Oh dear, I really must have a perverse desire to start Threads o’ Doom this week – first rape and sexual assault, now a post about abortion. Anyway, in news just in, a Cairns couple have been found not guilty of attempting to procure an abortion. The couple, Tegan Leach and Sergie Brennan, found out Leach was pregnant in late 2008, and the couple gave evidence that they did not want the baby because they were too young to be parents. Leach did not want to have a surgically invasive procedure, so Brennan got his sister in Ukraine to send them abortifactant drugs.
Queensland police found evidence of that Leach and Brennan had procured and used the drugs Misoprostol and RU486 when they were searching Leach and Brennan’s flat on an unrelated matter, and charged them pursuant to ss 225 and 224 of the Criminal Code 1899 (Qld) respectively.
Section 224 provides:
Any person who, with intent to procure the miscarriage of a woman, whether she is or is not with child, unlawfully administers to her or causes her to take any poison or other noxious thing, or uses any force of any kind, or uses any other means whatever, is guilty of a crime, and is liable to imprisonment for 14 years.
Section 225 provides:
Any woman who, with intent to procure her own miscarriage, whether she is or is not with child, unlawfully administers to herself any poison or other noxious thing, or uses any force of any kind, or uses any other means whatever, or permits any such thing or means to be administered or used to her, is guilty of a crime, and is liable to imprisonment for 7 years.
In summing up the two-day trial, Judge Everson explained to the jury that Ms Leach could be found guilty regardless of whether she had been pregnant or not when she attempted to procure her own miscarriage.
As a result, he said, the jury must be satisfied beyond reasonable doubt that the drugs Ms Leach took were noxious to her health, rather than to the health of her unborn child.
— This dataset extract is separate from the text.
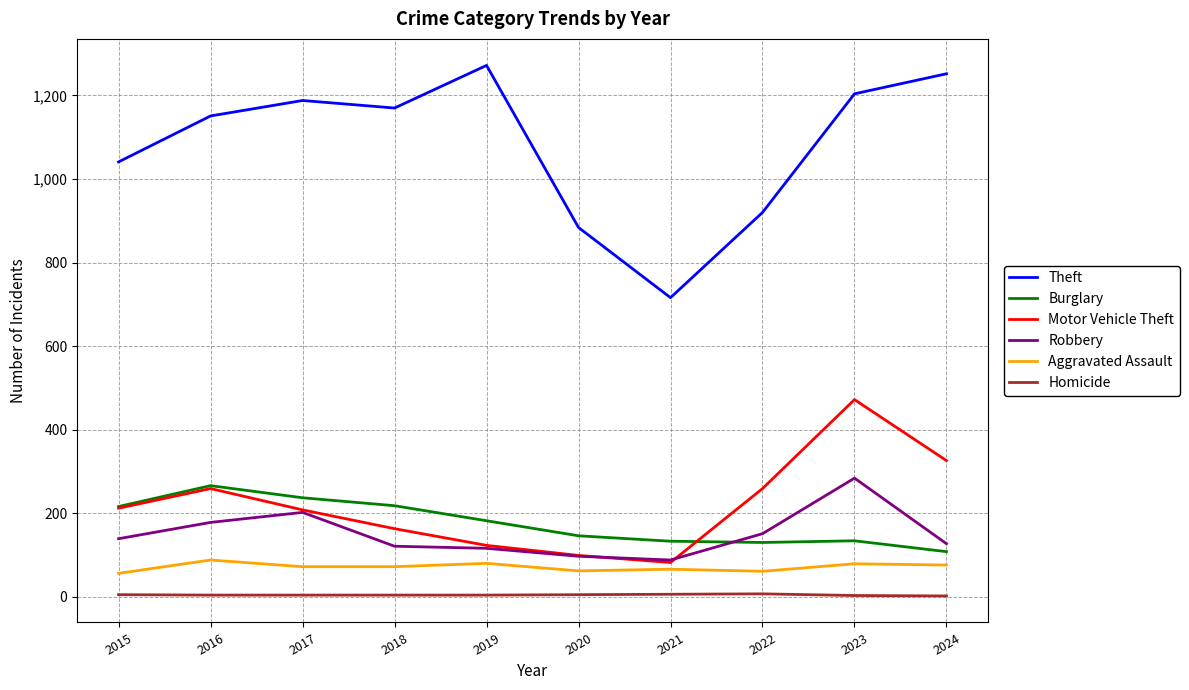

Read the Robbery value at 2023.

284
….The case has reignited the debate over Queensland’s abortion laws and pro-choice activists converged on Cairns to demand the decriminalisation of abortion.
Media coverage of the trial and the surrounding debate has also been intense and The Australian understands the couple is at the centre of a potentially lucrative bidding war by rival media outlets.
Questions remain about why the pair were prosecuted. Ms Leach was charged under section 225 of Queensland’s 111-year-old Criminal Code, thought never to have been used before.
Children by Choice’s Kate Marsh said police traditionally turned a blind eye to the practice.
“This law has been in place for 111 years and no charges have been brought under it before,” Ms Marsh said outside court.
“Why now, why this couple and why did they have to undergo 18 months of pretty much hell to be found not guilty?”
Derek Barry at Woolly Days has a really good post on the history of abortion law in Queensland which provides some further context to the case. It will be interesting to see if there is any change to Queensland law as a result of this case.
This piece in the SMH yesterday thinks that it is unlikely that either Queensland or New South Wales law will be reformed in the wake of this case.
The bottom line is that I’m a pragmatist, not an idealist. It seems that society in general doesn’t actually want to apply this law when it comes down to tin tacks — police don’t usually charge people under it, the DPP don’t usually prosecute people under it, and the courts and juries don’t want to find people guilty. If a piece of legislation is not working (i.e. no one is applying it) then it should be scrapped, even if it’s not replaced with something else. What is the point of having a dead letter provision in the statute? It makes an ass of the law.